Long version of my 99-00 NYE story:
My college buddies and I were having a house party. This was back in the day when ecstasy was SUPER HUGE in Athens, GA. There were two other parties down the street from us who ended up basically converging on our party because I guess they knew people who were at our place that knew we'd have a shitload of drugs walking in and out of the place. Since we all planned on getting Raoul Duke levels of fucked up, we made sure we had everything planned perfectly- one roomie had a pa system and turntables, we had some dj friends coming over to spin drum & bass and breaks, and we got like five kegs since we all planned on being up for at least 36 hours and the beer would stay cold in the back yard until we needed it.
So of course one of the djs didn't show, and one of the other ones got so fucked up he passed out in our hallway bathtub before he was supposed to go on. After a while, the other two djs there got tired of/too fucked up to spin records any more.
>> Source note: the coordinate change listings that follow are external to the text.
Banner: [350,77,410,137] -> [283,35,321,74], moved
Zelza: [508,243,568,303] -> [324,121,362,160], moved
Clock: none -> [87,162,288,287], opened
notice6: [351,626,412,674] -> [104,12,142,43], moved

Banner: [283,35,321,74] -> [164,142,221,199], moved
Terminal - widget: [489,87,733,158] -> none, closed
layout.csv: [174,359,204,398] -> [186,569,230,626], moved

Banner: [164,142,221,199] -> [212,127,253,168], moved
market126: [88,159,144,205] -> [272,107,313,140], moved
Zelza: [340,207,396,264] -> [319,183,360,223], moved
I was semi-decent when I was sober but couldn't beat match for shit when I was fucked up on anything... and that night I was stoned, tripping on mescaline and had eaten a couple of pills of ecstasy in addition to being continually and properly drunk. Somehow it was decided that I was in the most able state to play records for probably around 80 something people wandering in and out of the house who needed to hear good music to keep their roll going strong.
And I'll be damned if somehow that precise concoction of drugs wasn't absolutely PERFECT to enable me to beat match flawlessly somehow. I played for about 3 hours and went through my entire d&b record collection, and by then the sun was coming up anyhow and all of us who lived in the house wanted all these weird fucking party crashers that we didn't know to leave so we could come down peacefully. Also, we had some really, REALLY good weed that we didn't want to share with these fucking moochers. So one of my roommates dug out his childhood record collection and played breakbeats matched with shit like Puff the Magic Dragon and Smurfs vinyl and we shooed the weird fuckers out of our house so we could keep drinking and smoke some good dope.
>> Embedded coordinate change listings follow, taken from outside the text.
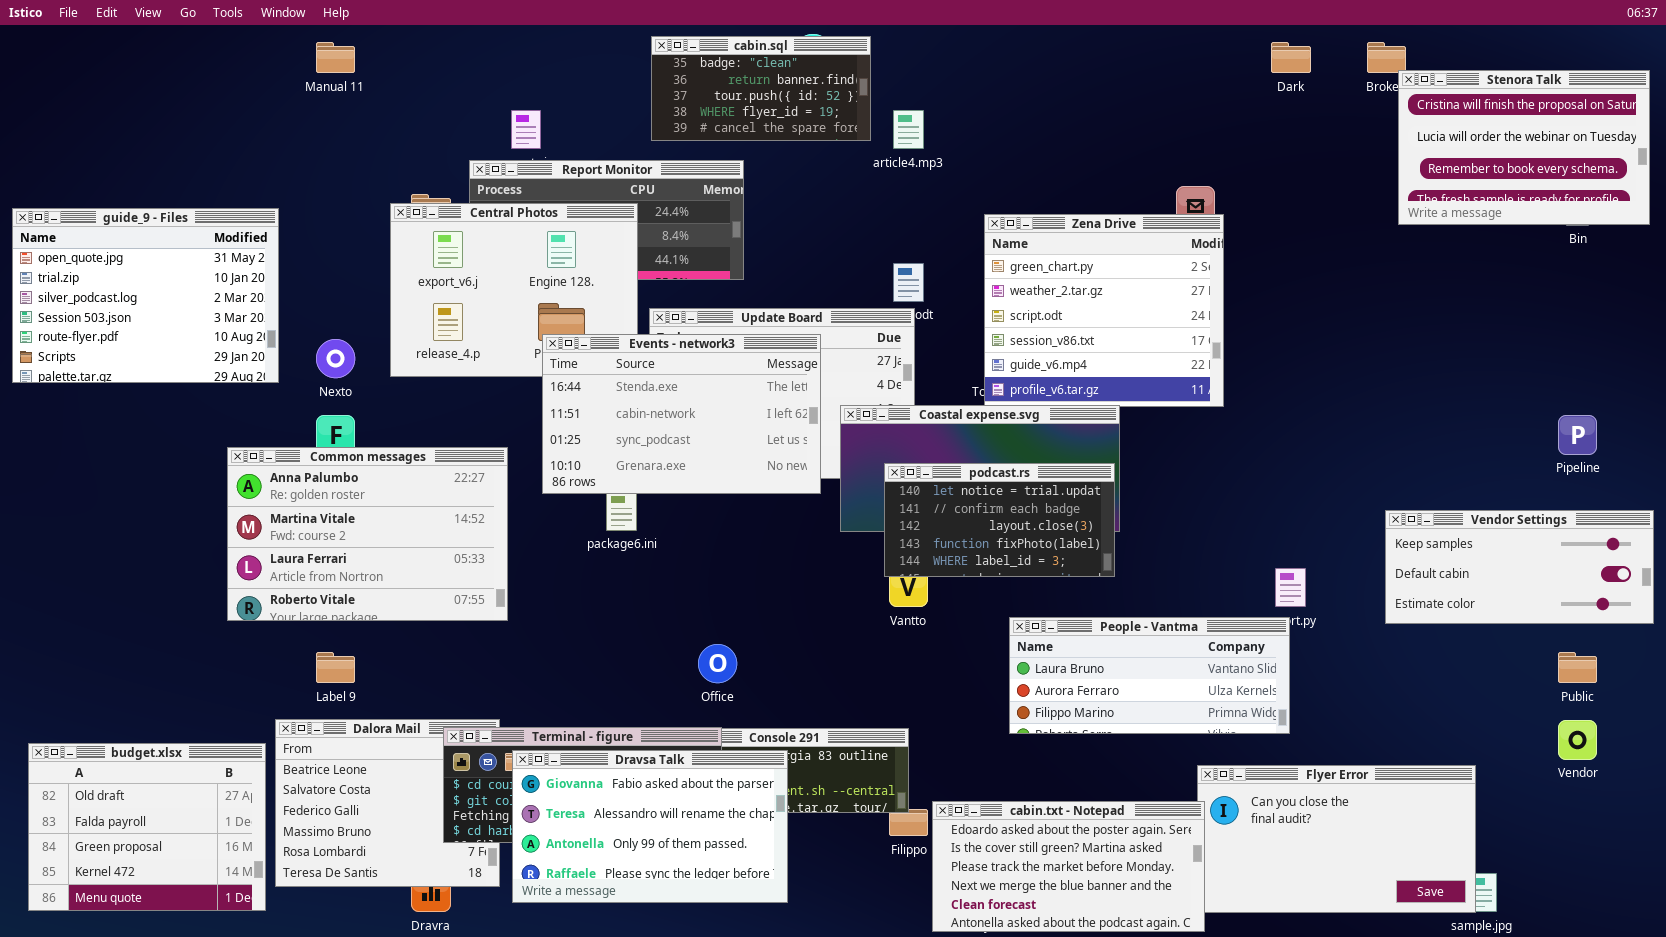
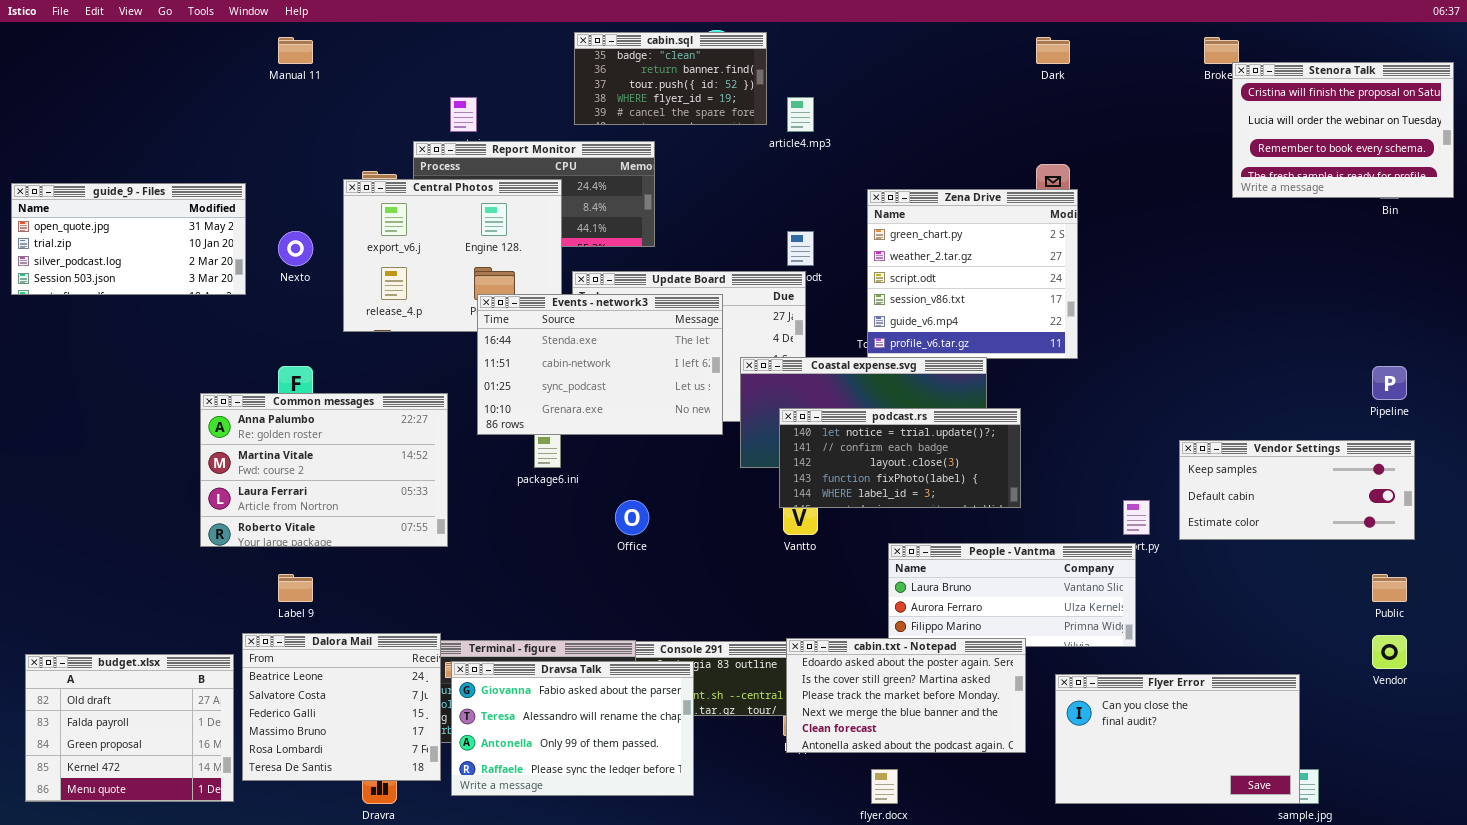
Dark: [1271,42,1311,73] -> [1036,37,1070,64], moved
guide_9 - Files: [12,208,279,383] -> [11,183,246,295], resized
Nexto: [316,339,355,378] -> [278,231,313,266], moved
podcast.rs: [884,463,1115,577] -> [779,408,1021,508], resized
Vendor Settings: [1385,510,1654,624] -> [1179,440,1415,540], moved
Office: [698,644,737,683] -> [615,500,649,535], moved
Dalora Mail: [275,719,500,887] -> [242,633,441,781], raised
cabin.txt - Notepad: [932,801,1205,932] -> [786,638,1026,753], moved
I suppose this is why I don't really feel the urge to do drugs anymore... I figure the fact that I got through those years and can still even spell correctly is a sign that I probably shouldn't push it, since it's likely that I only have about 3 brain cells holding some necessary part of my brain together somewhere.
Oh, cool side note- that night was the only time that my cruddy djing skills (such as they were) ever got me laid.